■ TASK INSTRUCTIONS:
Return the entries below word for word; no images should appear in the copy.

Document layout detection data:

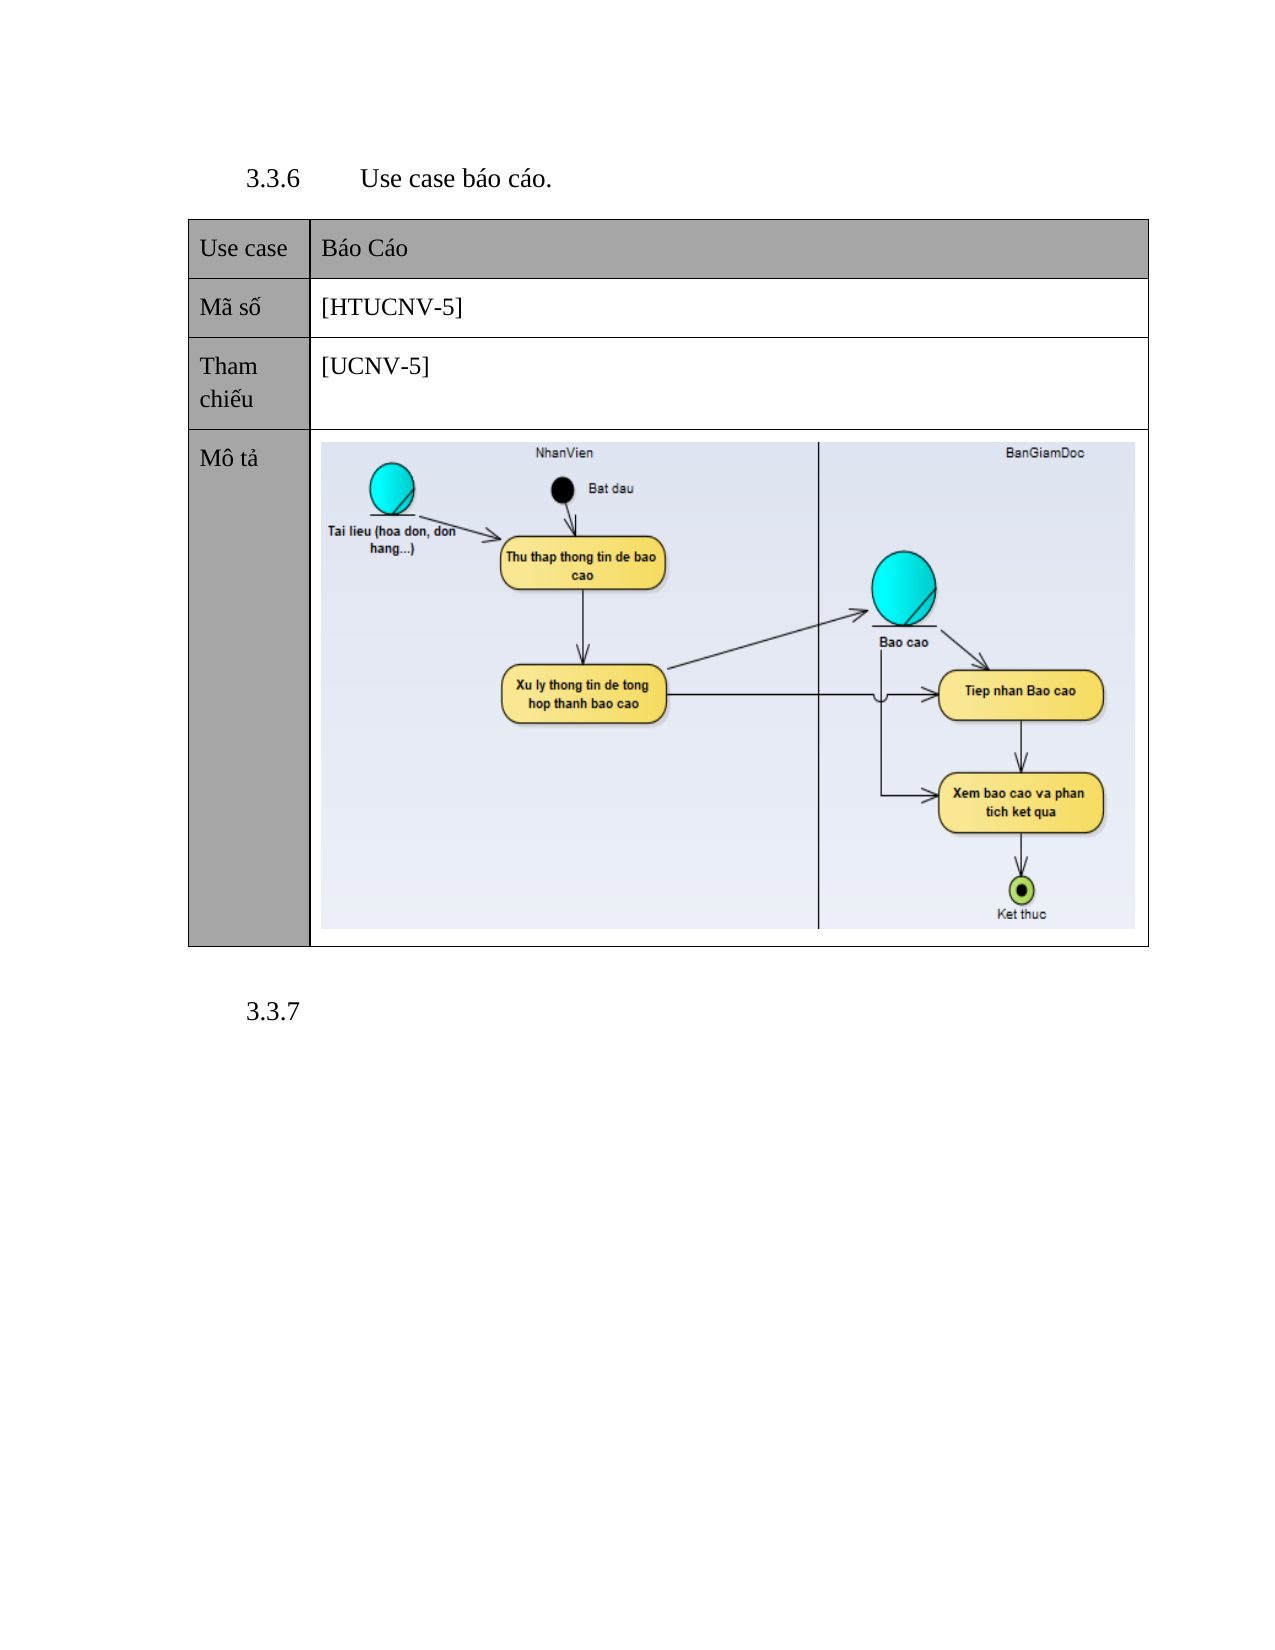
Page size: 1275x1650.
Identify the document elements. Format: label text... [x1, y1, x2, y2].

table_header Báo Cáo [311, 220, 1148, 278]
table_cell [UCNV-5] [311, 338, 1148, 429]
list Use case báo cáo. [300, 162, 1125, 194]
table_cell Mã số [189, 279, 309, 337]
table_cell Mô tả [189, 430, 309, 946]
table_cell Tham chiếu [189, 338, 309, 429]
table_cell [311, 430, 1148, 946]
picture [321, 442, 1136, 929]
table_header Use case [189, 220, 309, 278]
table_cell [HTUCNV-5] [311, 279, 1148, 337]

■ RESPONSE TO THE EXERCISE:
Page size: 1275x1650.
Identify the document elements. Format: label text... [x1, y1, x2, y2].

table_header Báo Cáo [311, 220, 1148, 278]
table_cell [UCNV-5] [311, 338, 1148, 429]
list Use case báo cáo. [300, 162, 1125, 194]
table_cell Mã số [189, 279, 309, 337]
table_cell Mô tả [189, 430, 309, 946]
table_cell Tham chiếu [189, 338, 309, 429]
table_cell [311, 430, 1148, 946]
picture [321, 442, 1136, 929]
table_header Use case [189, 220, 309, 278]
table_cell [HTUCNV-5] [311, 279, 1148, 337]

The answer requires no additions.